Aber dafür, dass es bisher nicht zu tiefgreifenderen und heilsamen Auseinandersetzungen zu diesen tragischen Ereignissen kam, ist auch
die deutsche Seite verantwortlich - man mahnte bisher das Unrecht an der eigenen Bevölkerung kaum ein. Es galt jahrzehntelang als politisch
unkorrekt, über die Vertreibungen zu sprechen. Man hat in Deutschland versucht, unsägliches Leiden Deutscher nach dem Krieg zu
verschweigen. Erst jetzt mehr als ein Dezenium nach der Wiedervereinigung beginnt man auch über dieses Jahrtausendereignis öffentlich zu
sprechen.
So stand und steht oft immer noch den aufrichtigen Bemühungen vieler Polen, die schuldbehafteten Aspekte ihrer Vergangenheit zu
reflektieren, vergangenheitsbenommene Scheu der Deutschen gegenüber, die ein aufrichtiges Gespräch verhindert.
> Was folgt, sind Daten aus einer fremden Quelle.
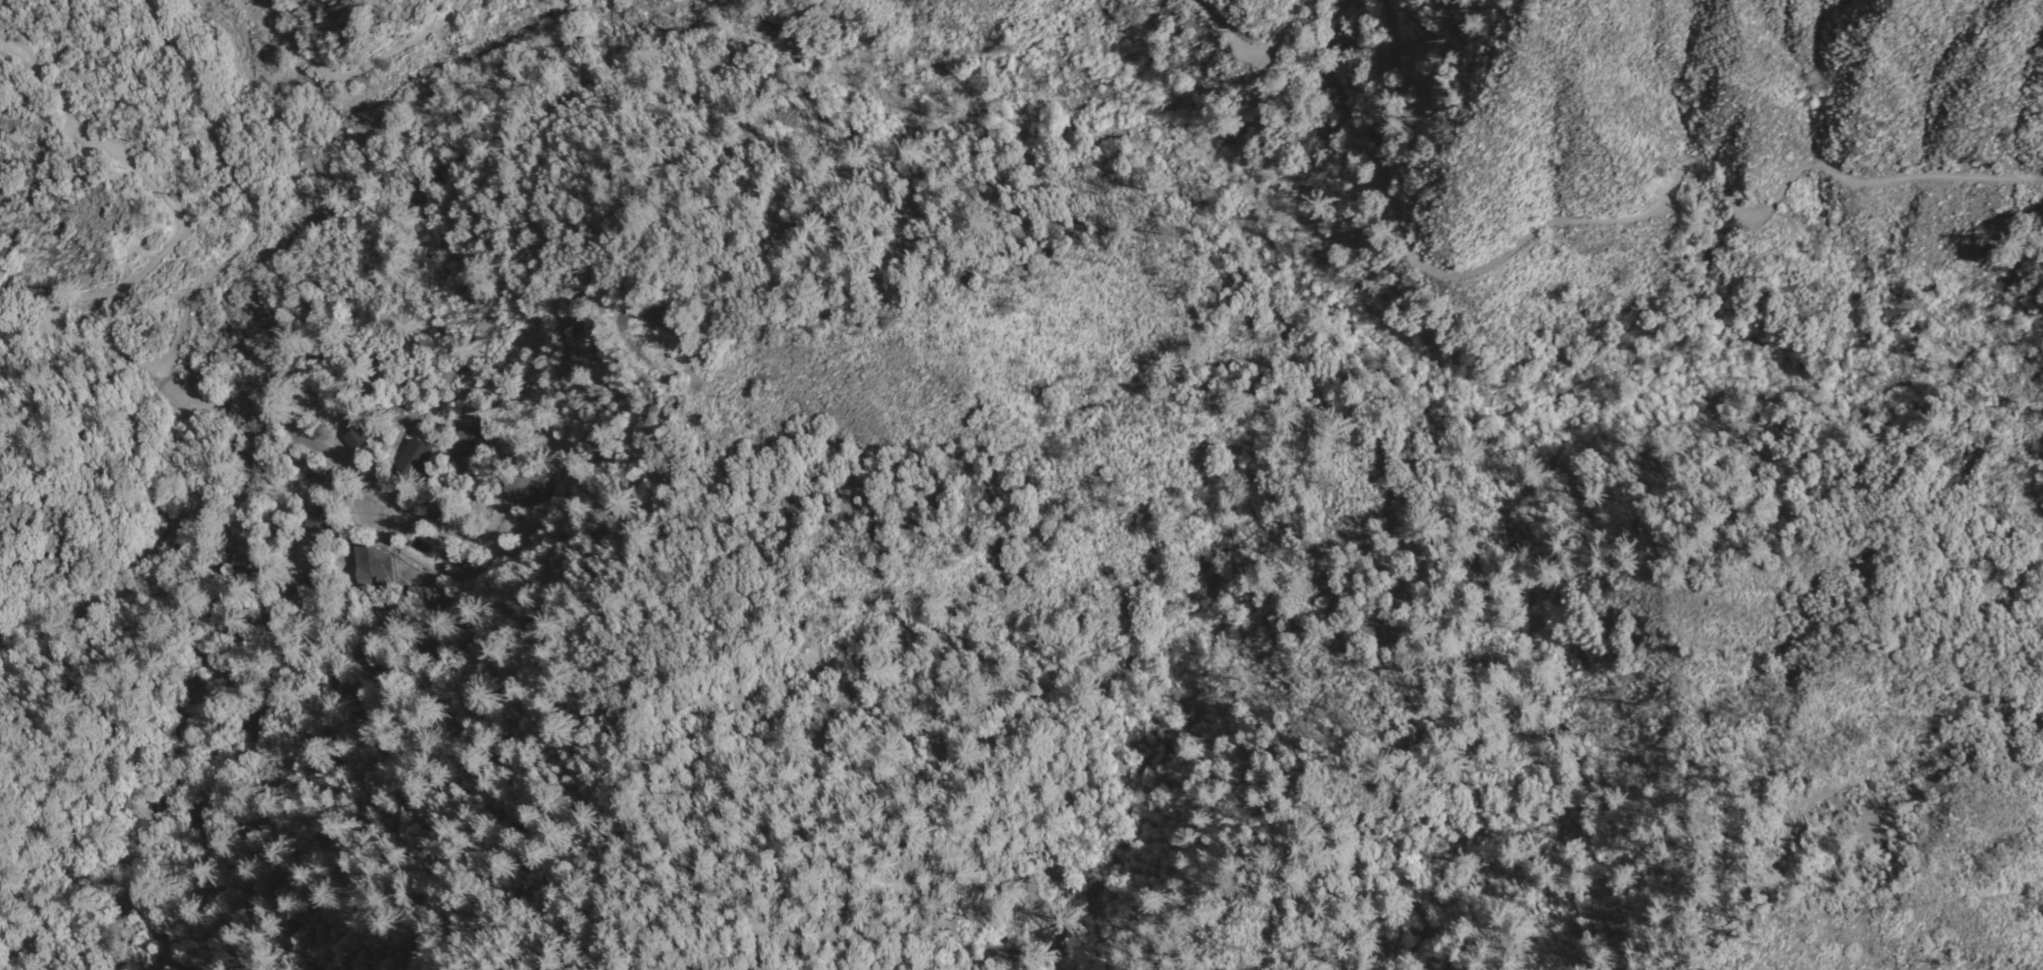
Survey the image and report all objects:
road: (819, 0)
road: (1254, 52)
road: (350, 75)
road: (1038, 98)
road: (236, 166)
road: (1613, 229)
road: (167, 253)
building: (351, 437)
building: (471, 437)
road: (316, 449)
building: (413, 457)
building: (314, 472)
building: (524, 487)
building: (318, 514)
building: (441, 517)
building: (372, 564)
building: (418, 592)

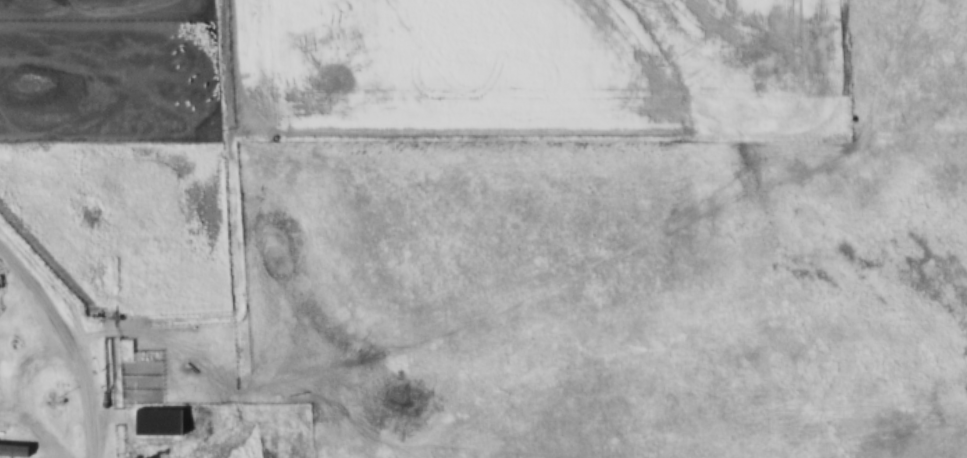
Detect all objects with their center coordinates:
building: (17, 452)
Schlimmer, Verantwortliche akzeptieren unsinnige Forderungen nach Sonderregelungen, stellen aber keine eigenen, die gerechtfertigt wären.
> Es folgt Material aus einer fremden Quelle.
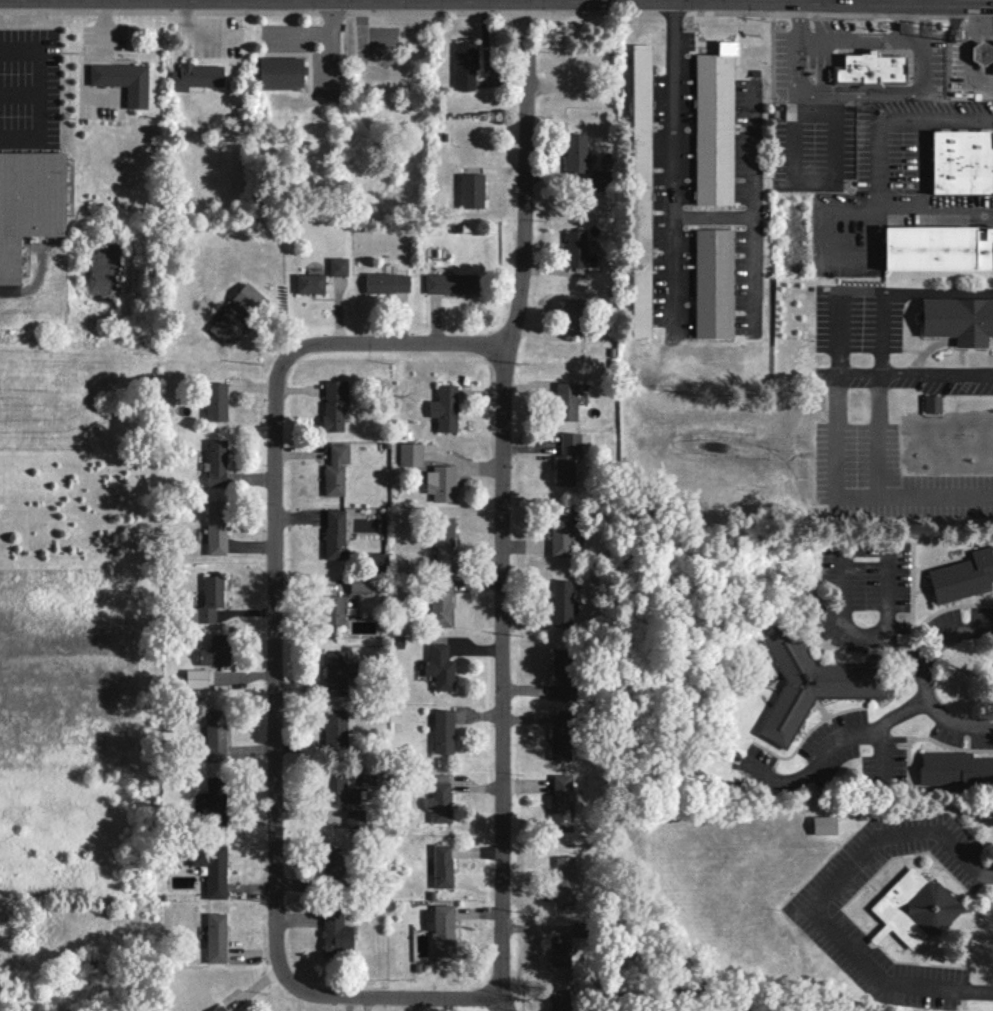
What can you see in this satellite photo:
road: (849, 39)
road: (964, 49)
building: (984, 55)
building: (464, 66)
building: (991, 68)
building: (279, 72)
building: (873, 72)
building: (194, 76)
building: (122, 81)
road: (862, 95)
building: (715, 131)
building: (574, 152)
road: (751, 153)
road: (876, 164)
road: (671, 165)
building: (964, 166)
road: (919, 167)
road: (524, 172)
building: (599, 180)
road: (813, 181)
building: (470, 191)
building: (641, 194)
building: (28, 203)
road: (849, 212)
road: (752, 231)
building: (576, 251)
road: (863, 253)
building: (940, 254)
building: (336, 266)
building: (385, 282)
building: (308, 283)
building: (449, 283)
building: (715, 287)
building: (247, 299)
building: (572, 316)
building: (957, 319)
building: (227, 327)
road: (837, 333)
building: (214, 401)
building: (564, 401)
building: (930, 403)
building: (332, 404)
building: (443, 408)
building: (408, 454)
building: (565, 458)
building: (214, 463)
building: (333, 469)
building: (439, 483)
road: (853, 498)
building: (215, 527)
building: (560, 532)
building: (332, 535)
building: (441, 539)
building: (374, 562)
road: (843, 569)
building: (962, 576)
building: (358, 585)
road: (885, 593)
building: (207, 600)
building: (438, 601)
building: (560, 603)
building: (331, 609)
road: (978, 628)
road: (894, 644)
building: (215, 651)
building: (438, 667)
building: (336, 669)
road: (275, 672)
road: (500, 672)
building: (562, 672)
building: (194, 678)
building: (802, 683)
road: (928, 701)
road: (978, 726)
building: (334, 730)
building: (441, 731)
building: (214, 735)
building: (562, 737)
road: (833, 744)
road: (883, 752)
building: (953, 769)
building: (337, 791)
building: (439, 799)
building: (213, 802)
building: (560, 802)
building: (353, 818)
building: (439, 865)
building: (332, 867)
building: (210, 868)
building: (564, 879)
road: (818, 900)
building: (913, 908)
building: (441, 930)
building: (334, 933)
building: (214, 937)
building: (558, 950)
building: (558, 1000)
building: (218, 1008)

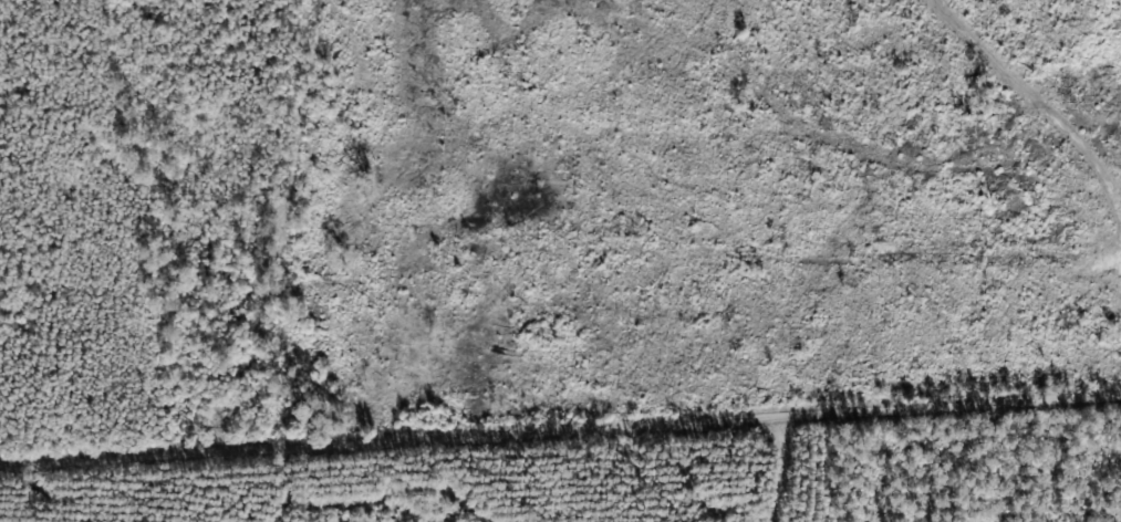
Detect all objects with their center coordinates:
road: (560, 434)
Man sollte sich doch fragen, wie soll das gut gehen? Die Infrastrukturen der Beitrittsländer sind überaus desaströs, insbesondere die
übernommenen Gebiete sind schwach besiedelt und schlecht bewirtschaftet, wovon sich jeder Reisende überzeugen kann. Noch gefährlicher und
weniger sichtbar ist die von dem Erlebnis zweier Totalitarismen gestörte Mentalität der Völker, bei denen europäisches Denken noch immer
zur Seltenheit gehört.
Um einem gefährlichen Ungleichgewicht entgegenzuwirken, müsste nach neuen Wegen gesucht werden, die für alle gerecht wären.
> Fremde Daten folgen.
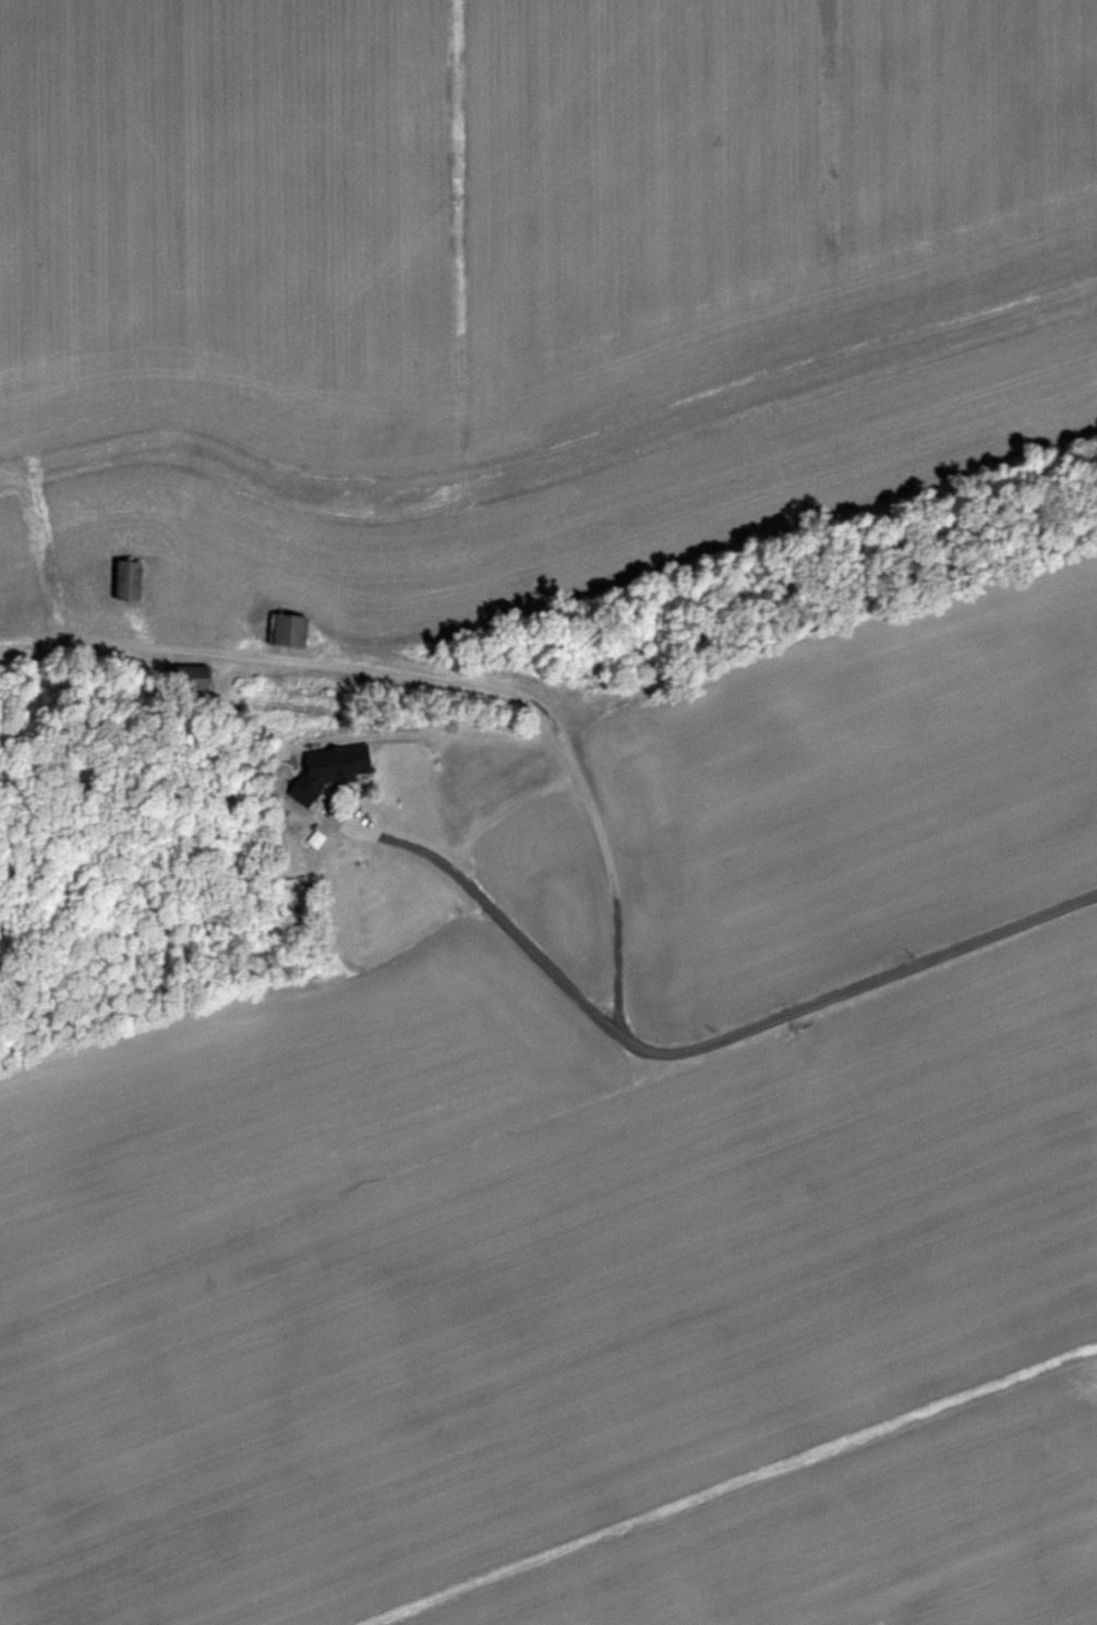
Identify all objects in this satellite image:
crop: (507, 206)
building: (132, 582)
building: (292, 630)
building: (311, 758)
building: (370, 848)
road: (613, 858)
road: (494, 923)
Es mag für die Vertreiberstaaten heute schwierig sein, die Vertreibungsdekrete rückgängig zu machen, ohne dabei das Leben der eigenen
Bürger zu destabilisieren. Doch die Forderungen der Polen den Deutschen jahrelang nach dem Beitritt in die Europäische Union das
Ansiedlungsrecht zu verweigern, sollte entschieden zurückgewiesen werden. Dagegen sollte über günstige Sonderregelungen beim Erwerb von
Boden und Immobilien für die Vertriebenen und ihre Nachkommen nachgedacht werden, sowie an die Möglichkeit des Erwerbs einer zweiten
Staatsangehörigkeit für diese Geschädigten.
Wir Europäer sind zwangsläufig aufeinander angewiesen, wollen wir eine sinnvolle Zukunft gestalten, aber mit dem Wunschdenken, riesige
Stolpersteine aus der Vergangenheit würden sich durch Wegsehen auflösen, ist niemandem geholfen.